KREIS BÖBLINGEN (red). Das Landratsamt Böblingen hat neue rechtliche Regelungen für den Umgang mit Wasserpfeifen (Shishas) in Gaststätten erlassen. Grund für die Verfügung ist die gerade zur kalten Jahreszeit mangelnde Lüftung der Gaststätten mit Shishas und die damit verbundene Gefahr von Kohlenmonoxid-Anreicherungen in der Luft, heißt es in einer Pressemitteilung. Mittlerweile führe dies regelmäßig zu Kohlenmonoxid-Vergiftungen.

Zum Schutz der Gäste und der Beschäftigten ist das Rauchen und Bereitstellen von Shishas, die mit Kohle beziehungsweise organischen Materialien befeuert werden grundsätzlich untersagt. Eine Ausnahme gilt nur, wenn umfangreiche Maßgaben erfüllt werden.

Um eine Grenzwertüberschreitung in den Lokalen zu vermeiden sei es unter anderem notwendig, eine Belüftungsanlage mit einer bestimmten Luftumwälzleistung fachgerecht installieren zu lassen.

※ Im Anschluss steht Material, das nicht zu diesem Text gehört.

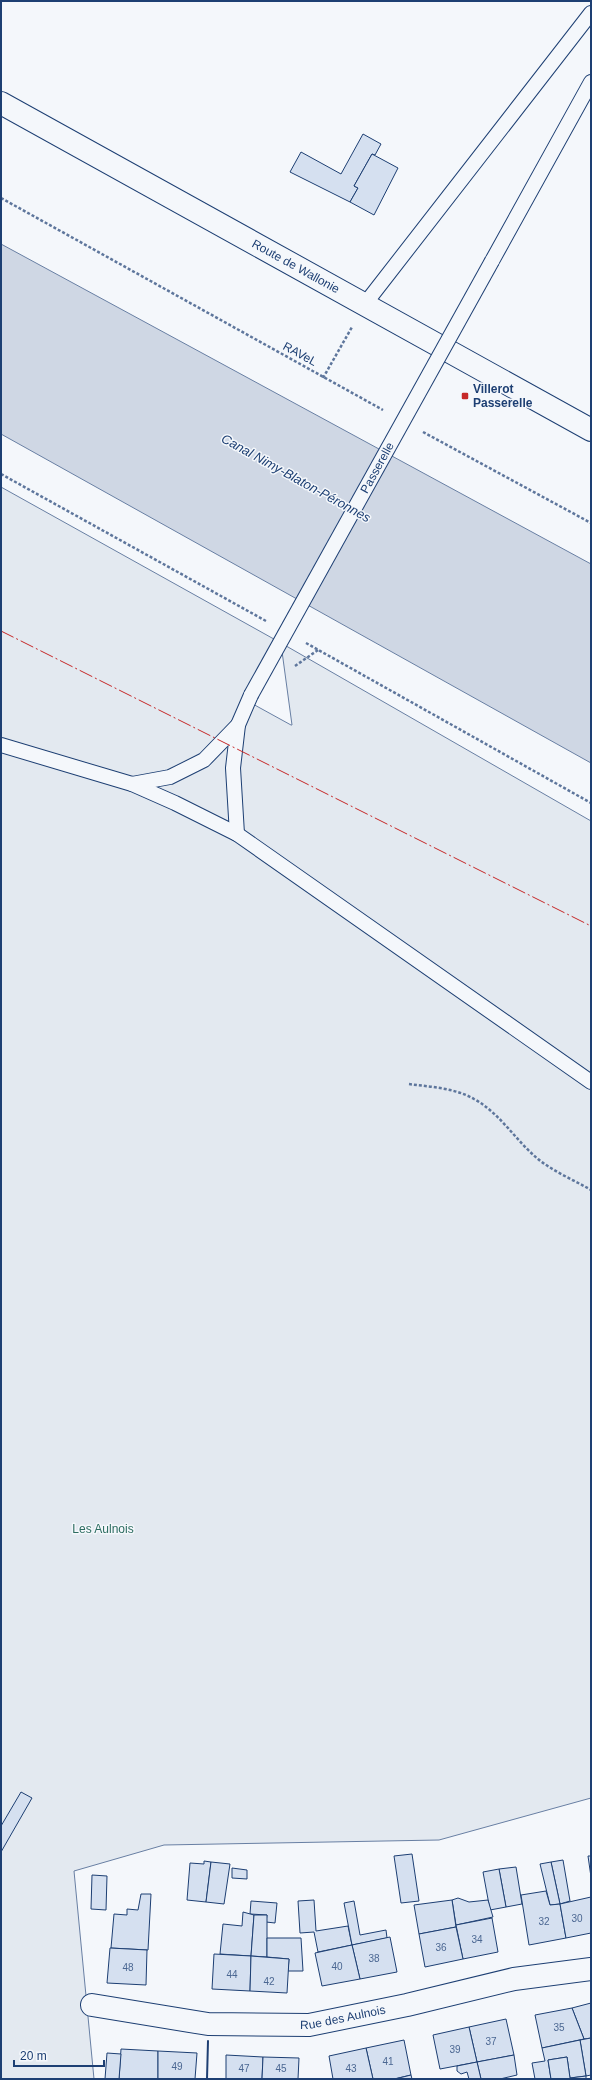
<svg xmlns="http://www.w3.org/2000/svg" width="592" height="2080" viewBox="0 0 592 2080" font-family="Arial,sans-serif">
	<rect width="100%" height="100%" fill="#f4f7fb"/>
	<!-- green -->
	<path fill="#e3e9f0" stroke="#687fa3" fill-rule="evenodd" d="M1,487L281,643L591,821V1798L439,1840L164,1845L74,1871L94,2079H1ZM281,644L292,725H291L251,703Z"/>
	<!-- water -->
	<polygon fill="#cfd7e4" stroke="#687fa3" points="1,244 591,564 591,763 1,434"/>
	<!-- building -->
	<g fill="#d5e0f0" stroke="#1d3f73">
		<polygon points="363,134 381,144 375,155 372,154 354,186 358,188 350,202 290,172 301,152 341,174"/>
		<polygon points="372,154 398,168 374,215 350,202 358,188 354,186"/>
		<polygon points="21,1792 32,1798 1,1852 1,1826"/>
		<polygon points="412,1854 419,1901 401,1903 394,1856"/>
		<polygon points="588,1856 591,1856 591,1877"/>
		<polygon points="563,1860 570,1901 560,1904 551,1862"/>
		<polygon points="204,1861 211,1862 206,1902 187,1900 190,1863 204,1864"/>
		<polygon points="211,1862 230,1864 224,1904 206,1902"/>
		<polygon points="551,1862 560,1904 550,1905 540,1864"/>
		<polygon points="516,1867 522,1904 506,1907 499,1869"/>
		<polygon points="232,1868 247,1870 247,1879 232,1878"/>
		<polygon points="499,1869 506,1907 490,1910 483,1872"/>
		<polygon points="92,1875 107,1876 106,1910 91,1909"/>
		<polygon points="546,1891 550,1905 560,1904 566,1938 529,1945 521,1895"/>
		<polygon points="141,1894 151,1894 148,1950 111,1948 114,1914 127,1915 127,1909 138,1910"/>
		<polygon points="591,1897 591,1933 566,1938 560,1904"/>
		<polygon points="458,1898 469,1902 488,1900 493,1917 456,1925 452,1900"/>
		<polygon points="314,1900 316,1931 348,1926 352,1945 318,1952 314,1932 300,1933 298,1901"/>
		<polygon points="452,1900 456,1927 419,1934 414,1905"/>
		<polygon points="251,1901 277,1903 275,1923 266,1922 267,1915 250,1914"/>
		<polygon points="354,1901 360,1935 386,1930 387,1938 352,1945 344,1903"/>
		<polygon points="243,1912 254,1915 251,1956 220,1954 223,1924 242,1926"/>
		<polygon points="254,1915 267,1915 267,1957 251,1956"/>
		<polygon points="492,1918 498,1952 463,1959 456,1925"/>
		<polygon points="456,1927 463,1959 425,1967 419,1934"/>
		<polygon points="390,1937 397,1972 360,1979 352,1945"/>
		<polygon points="267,1938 301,1938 303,1971 288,1971 289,1959 267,1957"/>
		<polygon points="352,1945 360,1979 322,1986 315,1953"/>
		<polygon points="110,1948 147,1950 146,1985 107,1983"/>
		<polygon points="214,1954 251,1956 250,1991 212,1989"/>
		<polygon points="251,1956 289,1959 287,1993 250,1991"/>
		<polygon points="591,2003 591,2038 584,2039 572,2008"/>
		<polygon points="572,2008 584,2039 542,2048 535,2015"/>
		<polygon points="506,2019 514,2055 477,2062 469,2027"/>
		<polygon points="469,2027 477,2062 440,2069 433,2035"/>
		<polygon points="591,2038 591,2075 586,2076 580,2040"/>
		<polygon points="404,2040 411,2075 394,2079 373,2079 366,2048"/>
		<polygon points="580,2040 586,2076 570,2078 567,2057 548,2060 551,2079 535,2079 532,2063 545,2061 542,2048"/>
		<polygon points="366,2048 373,2079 333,2079 329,2056"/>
		<polygon points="121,2049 158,2051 158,2079 119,2079"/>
		<polygon points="158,2051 197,2053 195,2079 158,2079"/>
		<polygon points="107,2053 121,2054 119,2079 105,2079"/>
		<polygon points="226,2055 263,2057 262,2079 226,2079"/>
		<polygon points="514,2055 517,2075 500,2079 481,2079 477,2062"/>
		<polygon points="263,2057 299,2058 298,2079 262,2079"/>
		<polygon points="567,2057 570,2078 586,2076 586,2079 551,2079 548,2060"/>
		<polygon points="477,2062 481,2079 469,2079 467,2072 461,2074 457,2071 457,2066"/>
		<polygon points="411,2075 412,2079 395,2079"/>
	</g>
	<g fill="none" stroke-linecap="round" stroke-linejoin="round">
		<defs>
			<g id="lane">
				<polyline points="492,261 591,82"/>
				<polyline points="365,304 591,13"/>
				<polyline points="1,745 132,784 175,803 237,834 591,1082"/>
				<polyline points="132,784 170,777 204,760 238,725"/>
				<polyline points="237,834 233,768 238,725 251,695"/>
			</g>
			<g id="street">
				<path id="s1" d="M92,2005L208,2024L309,2025L407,2005L514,1979L591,1969"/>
			</g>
			<g id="primary">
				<path id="s2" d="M1,103L591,430"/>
			</g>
		</defs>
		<!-- lane casing -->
		<use href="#lane" stroke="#1d3f73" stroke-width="16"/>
		<!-- street casing -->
		<use href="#street" stroke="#1d3f73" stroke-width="24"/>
		<!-- primary casing -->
		<use href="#primary" stroke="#1d3f73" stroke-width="24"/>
		<!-- path -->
		<g stroke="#5e769c" stroke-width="2.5" stroke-dasharray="3 2" stroke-linecap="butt">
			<polyline points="1,198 383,410"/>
			<polyline points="323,378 352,327"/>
			<polyline points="423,432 591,523"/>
			<polyline points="1,474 266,621"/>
			<polyline points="306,643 591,803"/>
			<polyline points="295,666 318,650"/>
			<path d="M409,1084C431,1087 455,1088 474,1099C500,1113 516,1141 538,1159C554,1172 574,1180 591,1190"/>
		</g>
		<!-- lane -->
		<use href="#lane" stroke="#f4f7fb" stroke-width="14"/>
		<!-- street -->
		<use href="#street" stroke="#f4f7fb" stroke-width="22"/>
		<!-- primary -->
		<use href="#primary" stroke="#f4f7fb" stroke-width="22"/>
		<defs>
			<g id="lane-bridge">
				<path id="s3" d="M251,695L492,261"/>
			</g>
		</defs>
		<!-- lane-bridge casing -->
		<use href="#lane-bridge" stroke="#1d3f73" stroke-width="16" stroke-linecap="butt"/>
		<!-- lane-bridge -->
		<use href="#lane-bridge" stroke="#f4f7fb" stroke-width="14"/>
		<!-- wall -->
		<polyline stroke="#1d3f73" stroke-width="2" points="207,2079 208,2041"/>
		<!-- power -->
		<polyline stroke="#c62828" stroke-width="1" stroke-dasharray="14 3 2 3" stroke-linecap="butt" points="1,631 591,926"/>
	</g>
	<!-- markers -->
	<rect fill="#c62828" stroke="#f4f7fb" stroke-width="1.5" x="461" y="392" width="8" height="8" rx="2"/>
	<g text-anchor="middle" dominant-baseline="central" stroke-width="3" stroke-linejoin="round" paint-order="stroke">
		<!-- number labels -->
		<g font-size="10" fill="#4b6792">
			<text x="577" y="1918">30</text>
			<text x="544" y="1921">32</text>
			<text x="477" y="1939">34</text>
			<text x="441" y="1947">36</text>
			<text x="374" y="1958">38</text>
			<text x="337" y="1966">40</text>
			<text x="128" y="1967">48</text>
			<text x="232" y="1974">44</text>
			<text x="269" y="1981">42</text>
			<text x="559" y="2027">35</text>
			<text x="491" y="2041">37</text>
			<text x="455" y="2049">39</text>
			<text x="388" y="2061">41</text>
			<text x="177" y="2066">49</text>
			<text x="244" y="2068">47</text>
			<text x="281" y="2068">45</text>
			<text x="351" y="2068">43</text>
		</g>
		<!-- street labels -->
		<g font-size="12" fill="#1d3f73" stroke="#f4f7fb">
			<text stroke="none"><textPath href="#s2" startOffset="337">Route de Wallonie</textPath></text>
			<text transform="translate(300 354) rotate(29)">RAVeL</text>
			<text stroke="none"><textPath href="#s3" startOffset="260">Passerelle</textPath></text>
			<text stroke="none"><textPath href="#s1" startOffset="253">Rue des Aulnois</textPath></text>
		</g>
		<!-- poi labels -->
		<g font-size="12" font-weight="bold" fill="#1d3f73" stroke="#f4f7fb" text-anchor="start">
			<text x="473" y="389">Villerot<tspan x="473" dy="14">Passerelle</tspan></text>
		</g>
		<!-- park labels -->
		<g font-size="12" fill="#2c6c60" stroke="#f4f7fb">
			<text x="103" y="1529">Les Aulnois</text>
		</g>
		<!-- water labels -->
		<g font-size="13" font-style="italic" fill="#1d3f73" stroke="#f4f7fb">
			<text transform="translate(296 478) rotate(29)">Canal Nimy-Blaton-Péronnes</text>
		</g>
	</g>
	<!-- border -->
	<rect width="592" height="2080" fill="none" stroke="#1d3f73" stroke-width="4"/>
	<!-- scale -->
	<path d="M14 2060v6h90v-6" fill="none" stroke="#1d3f73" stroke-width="2"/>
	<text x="20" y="2060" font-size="12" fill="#1d3f73" stroke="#f4f7fb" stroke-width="3" paint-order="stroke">20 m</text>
</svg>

Die Leiterin des Gesundheitsamtes Dr. Heidi Kalmbach-Heinz warnt vor den Gefahren des beim Shisharauchen entstehenden Kohlenmonoxid. "Kohlenmonoxid führt sehr heimtückisch zu einer Rauchgasvergiftung - in manchen Fällen sogar mit Todesfolge. Denn die menschlichen Sinnesorgane sind nicht in der Lage, dieses Gas wahrzunehmen". Innerhalb des Körpers habe das Kohlenmonoxid verheerende Folgen. Bei Überleben einer akuten Kohlenmonoxidvergiftung sei mit Langzeitschäden am Nervensystem zu rechnen.